Als Beispiel dient der Physiker Richard Feynman, der einen Nobelpreis für seine Forschung in der Quantenphysik erhielt, wobei der Ausgangspunkt dieser Forschung tatsächlich eine zufällige Beobachtung in einem Restaurant war. Er bemerkte, dass sich ein rotierender Teller in der Luft immer leicht hin und her bewegte, und er verstand nicht, warum dieses Phänomen auftrat. Diese scheinbar belanglose Frage führte letztendlich zu einer wichtigen wissenschaftlichen Entdeckung.
Daher bleiben Sie neugierig, erkunden Sie mutig und unterschätzen Sie nicht die Kraft des interdisziplinären Denkens. Wahre Innovation kommt oft von denen, die es wagen, Fragen zu stellen und nach Antworten zu suchen.
**PANews: Als Teilzeit-DJ, treten Sie immer noch häufig als DJ auf? Wie halten Sie die Balance zwischen Interesse und Arbeit?
Gavin Wood: Zurzeit habe ich kaum Zeit, als DJ aufzulegen.
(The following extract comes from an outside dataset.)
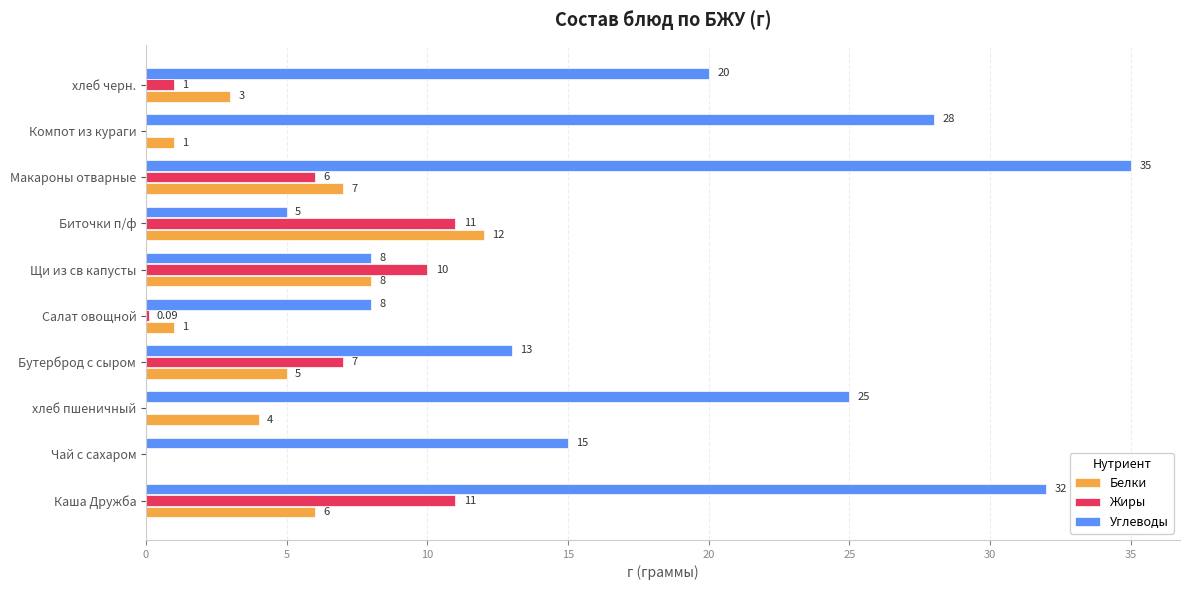

At which category does the chart reach its peak across all series?

Макароны отварные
Ich hoffe jedoch, dass ich in naher Zukunft etwas Zeit dafür freimachen kann. Im Moment liegt mein Hauptaugenmerk jedoch auf der Entwicklung und dem Coding von JAM sowie der Förderung des Proof-of-Personhood-Projekts.
Dennoch halte ich es für sehr wichtig, im Leben ein Gleichgewicht zu bewahren. Ich schätze es sehr, Zeit mit meiner Familie verbringen zu können, und sie verstehen auch, dass ich auf Geschäftsreisen gehen muss, wie zum Beispiel bei meiner Vortragsreise nach China. Gleichzeitig betrachte ich die Kunst als eine sehr gute Möglichkeit zur Selbstdarstellung. Für mich sind Mathematik und Codierung in gewisser Weise auch ein Teil der Kunst, aber ich liebe Musik wirklich und hoffe, in diesem Jahr mehr Zeit für mich zu finden.